A torch.nn.Linear module with lazy initialization.
The first sentence should talk about the use, it’s not immediate obvious what lazy initialization means unless you are already familiar. Something like “…with lazy initialization, useful for automatically inferring the
in_features parameter of an
nn.Linear module by running a sample input through the network”
After construction, networks with lazy modules should first be converted to the desired dtype and placed on the desired device. The lazy modules should then be initialized with one or more “dry runs”. These “dry runs” send inputs of the correct size, dtype, and device through the network and to each one of its lazy modules. After this the network can be used as usual.
why one or more dry runs instead of just 1? It’s not clear.
A final caveat when using lazy modules is that the order of initialization of a network’s parameters may change, since the lazy modules are always initialized after other modules. This can cause the parameters of a network using lazy modules to be initialized differently than the parameters of a network without lazy modules. For example, if the LazyMLP class defined above had a torch.nn.LazyLinear module first and then a regular torch.nn.Linear second, the second module would be initialized on construction and the first module would be initialized during the first dry run.
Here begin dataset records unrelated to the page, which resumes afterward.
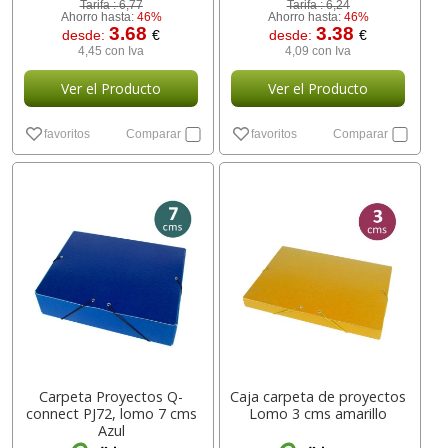
Tarifa :
6,77
Tarifa :
6,24
Ahorro hasta:
46%
Ahorro hasta:
46%
3.68
3.38
desde:
€
desde:
€
4,45 con Iva
4,09 con Iva
Ver el Producto
Ver el Producto
favoritos
Comparar
favoritos
Comparar
Carpeta Proyectos Q-
Caja carpeta de proyectos
connect PJ72, lomo 7 cms
Lomo 3 cms amarillo
Azul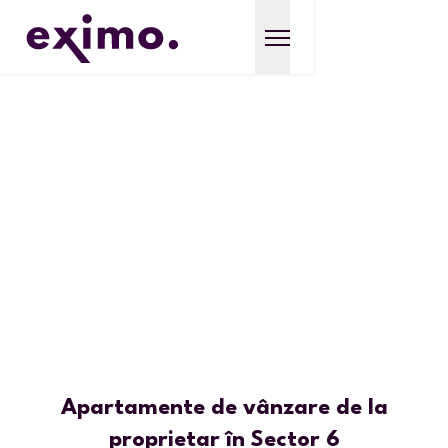
Apartamente de vânzare de la
proprietar în Sector 6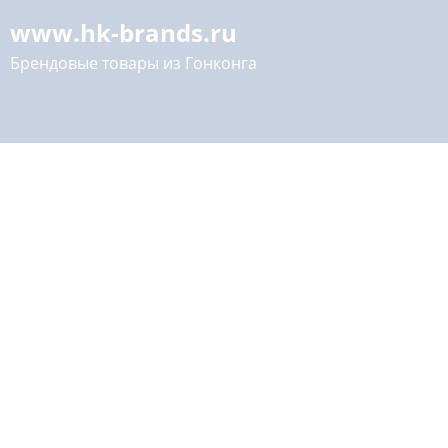
www.hk-brands.ru
Брендовые товары из Гонконга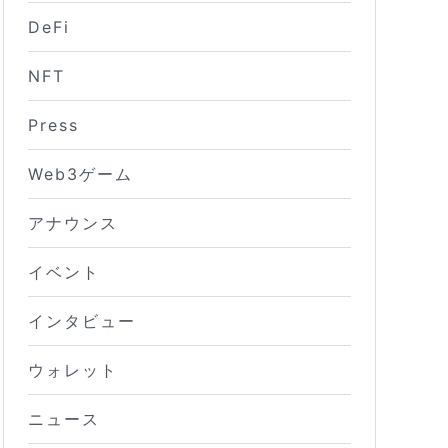
DeFi
NFT
Press
Web3ゲーム
アナウンス
イベント
インタビュー
ウォレット
ニュース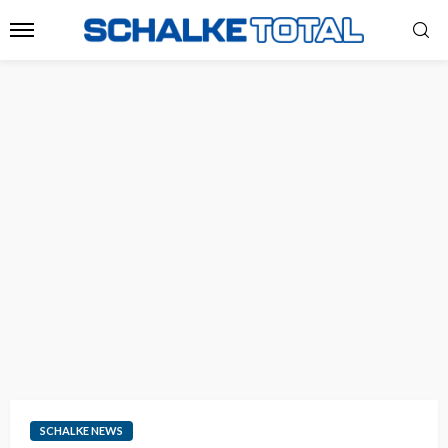
SCHALKE NEWS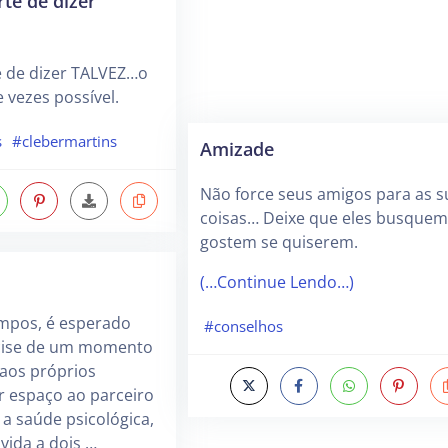
rte de dizer
e de dizer TALVEZ…o
vezes possível.
s
#clebermartins
Amizade
Não force seus amigos para as s
coisas… Deixe que eles busquem
gostem se quiserem.
(…Continue Lendo…)
mpos, é esperado
#conselhos
cise de um momento
 aos próprios
 espaço ao parceiro
 a saúde psicológica,
vida a dois …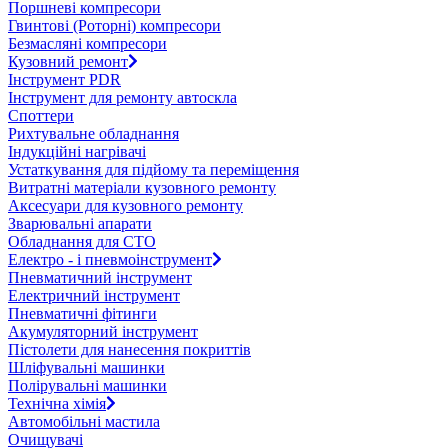
Поршневі компресори
Гвинтові (Роторні) компресори
Безмасляні компресори
Кузовний ремонт
Інструмент PDR
Інструмент для ремонту автоскла
Споттери
Рихтувальне обладнання
Індукційні нагрівачі
Устаткування для підйому та переміщення
Витратні матеріали кузовного ремонту
Аксесуари для кузовного ремонту
Зварювальні апарати
Обладнання для СТО
Електро - і пневмоінструмент
Пневматичний інструмент
Електричний інструмент
Пневматичні фітинги
Акумуляторний інструмент
Пістолети для нанесення покриттів
Шліфувальні машинки
Полірувальні машинки
Технічна хімія
Автомобільні мастила
Очищувачі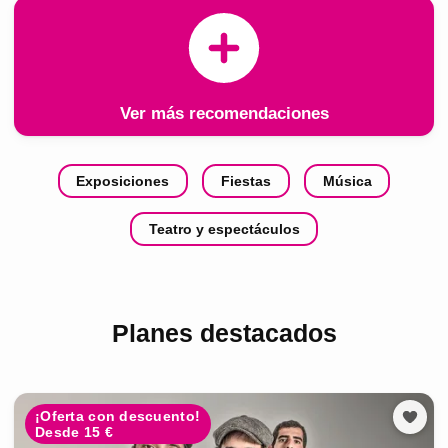
Ver más recomendaciones
Exposiciones
Fiestas
Música
Teatro y espectáculos
Planes destacados
¡Oferta con descuento!
Desde 15 €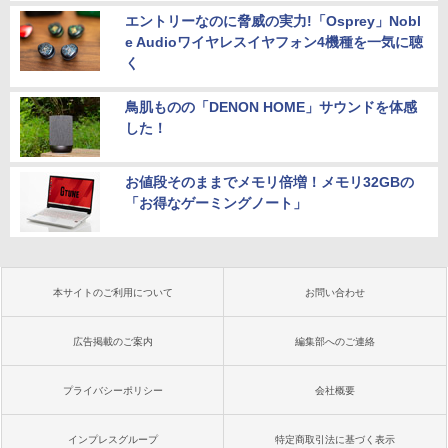
エントリーなのに脅威の実力!「Osprey」Nobl
e Audioワイヤレスイヤフォン4機種を一気に聴
く
鳥肌ものの「DENON HOME」サウンドを体感
した！
お値段そのままでメモリ倍増！メモリ32GBの
「お得なゲーミングノート」
本サイトのご利用について
お問い合わせ
広告掲載のご案内
編集部へのご連絡
プライバシーポリシー
会社概要
インプレスグループ
特定商取引法に基づく表示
it’s not clear why I would care about the order of initialization. I think this is suggesting something about random initialization / determinism, should probably link to the existing determinism page.
Lazy modules can also load regular torch.nn.Parameter s, which replace their torch.nn.UninitializedParameter s:
maybe say something like “load regular nn.Parameters (i.e. you can serialize/deserialize initialized LazyModules and they will remain initialized)
Note, however, that lazy modules cannot validate that the shape of parameters they load is correct.
It’s not clear what this means. I think it’s saying something like, because the initialization in this case is only done once, the module cannot be used in other contexts?
After construction, networks with lazy modules should first be converted to the desired dtype and placed on the desired device
Probably useful to explain what’s going on here. Ie. something like, “…placed on the desired device. This is because lazy modules only perform shape inference — the usual dtype and device placement behavior applies.”